According to the Washington Post,
The massacre here that killed more than two dozen people, the youngest an 18-month-old toddler, occurred amid an ongoing “domestic situation” involving the gunman and his relatives, at least one of whom had attended the church, law enforcement officials said Monday.
While authorities have not publicly identified a motive for the attack, they emphasized that the shooting did not appear to be fueled by racial or religious issues. Instead, they said he had sent “threatening texts” to his mother-in-law as part of this ongoing dispute. She had attended the church, though she was not there Sunday when the shooting occurred, officials said.
So Kelley didn’t simply “go crazy.” He didn’t “snap,” deciding to embark on Texas’ worst mass murder. Yesterday’s massacre was something that had been brewing for a very long time.
Again, because of Kelley’s conviction on domestic violence charges and his incarceration while in the Air Force, he was a “prohibited person.” He couldn’t legally own or purchase a firearm. Yet he’d bought the Ruger AR-15 he used yesterday from an FFL, Academy Sports, and, while probably lying on the required form 4473, he somehow passed the NICS background check.
In fact, he apparently passed more than one:
Three guns were recovered Sunday, according to authorities: A Ruger rifle and two handguns, one a Glock and another a Ruger, inside Kelley’s vehicle. He had purchased a total of four guns during each of the last four years, officials said.

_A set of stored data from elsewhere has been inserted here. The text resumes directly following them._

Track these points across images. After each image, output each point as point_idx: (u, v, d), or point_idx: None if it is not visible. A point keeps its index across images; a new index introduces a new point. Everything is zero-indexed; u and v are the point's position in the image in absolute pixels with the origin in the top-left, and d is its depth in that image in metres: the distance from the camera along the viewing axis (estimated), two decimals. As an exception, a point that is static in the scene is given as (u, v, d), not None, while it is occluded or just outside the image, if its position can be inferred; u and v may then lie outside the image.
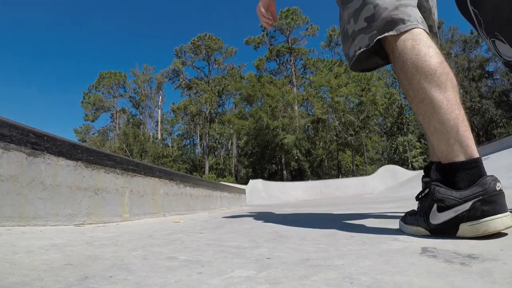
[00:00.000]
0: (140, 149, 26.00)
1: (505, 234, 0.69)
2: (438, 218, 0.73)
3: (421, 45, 0.78)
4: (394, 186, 8.95)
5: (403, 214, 0.95)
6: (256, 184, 11.68)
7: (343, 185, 12.71)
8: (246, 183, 13.68)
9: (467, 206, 0.68)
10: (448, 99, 0.74)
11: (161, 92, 32.90)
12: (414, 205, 1.85)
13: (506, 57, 1.28)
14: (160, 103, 32.77)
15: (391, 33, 0.81)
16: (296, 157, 23.43)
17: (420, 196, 0.83)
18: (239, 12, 53.08)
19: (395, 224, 1.08)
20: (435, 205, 0.74)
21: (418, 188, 1.05)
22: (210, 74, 31.34)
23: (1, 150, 1.03)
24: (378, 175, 13.24)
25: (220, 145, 32.86)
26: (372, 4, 0.85)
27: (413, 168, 21.87)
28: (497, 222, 0.66)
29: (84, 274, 0.55)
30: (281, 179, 22.83)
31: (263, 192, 10.95)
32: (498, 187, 0.68)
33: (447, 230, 0.72)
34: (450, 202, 0.71)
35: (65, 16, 49.78)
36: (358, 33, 0.89)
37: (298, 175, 23.98)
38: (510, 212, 0.69)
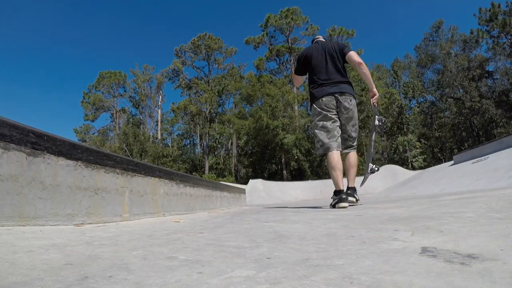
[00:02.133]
0: (140, 149, 25.94)
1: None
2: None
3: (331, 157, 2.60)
4: (394, 186, 8.96)
5: (403, 214, 0.95)
6: (256, 184, 11.68)
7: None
8: (246, 183, 13.67)
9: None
10: (335, 174, 2.54)
11: (161, 92, 32.87)
12: (414, 205, 1.85)
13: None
14: (160, 103, 32.75)
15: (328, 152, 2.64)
16: (296, 157, 23.38)
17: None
18: (239, 12, 53.10)
19: (395, 224, 1.08)
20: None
21: (418, 188, 1.04)
22: (210, 74, 31.29)
23: (1, 150, 1.03)
24: (378, 175, 13.20)
25: (220, 145, 32.84)
26: (317, 139, 2.70)
27: (413, 168, 21.84)
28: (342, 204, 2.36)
29: (84, 274, 0.55)
30: (281, 179, 22.81)
31: (263, 192, 10.95)
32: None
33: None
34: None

Precisely how Kelley obtained his guns remained a key question for investigators. Kelley had been court-martialed in 2012 and sentenced to a year in military prison for assaulting his spouse and child, making him the latest mass attacker or suspect with domestic violence in his past. He was reduced in rank and released with a bad-conduct discharge in 2014.
Exactly how he passed those federal background checks — when the state of Texas had enough information to deny his application for a license to carry a concealed weapon — is a question the FBI is no doubt working very hard to answer.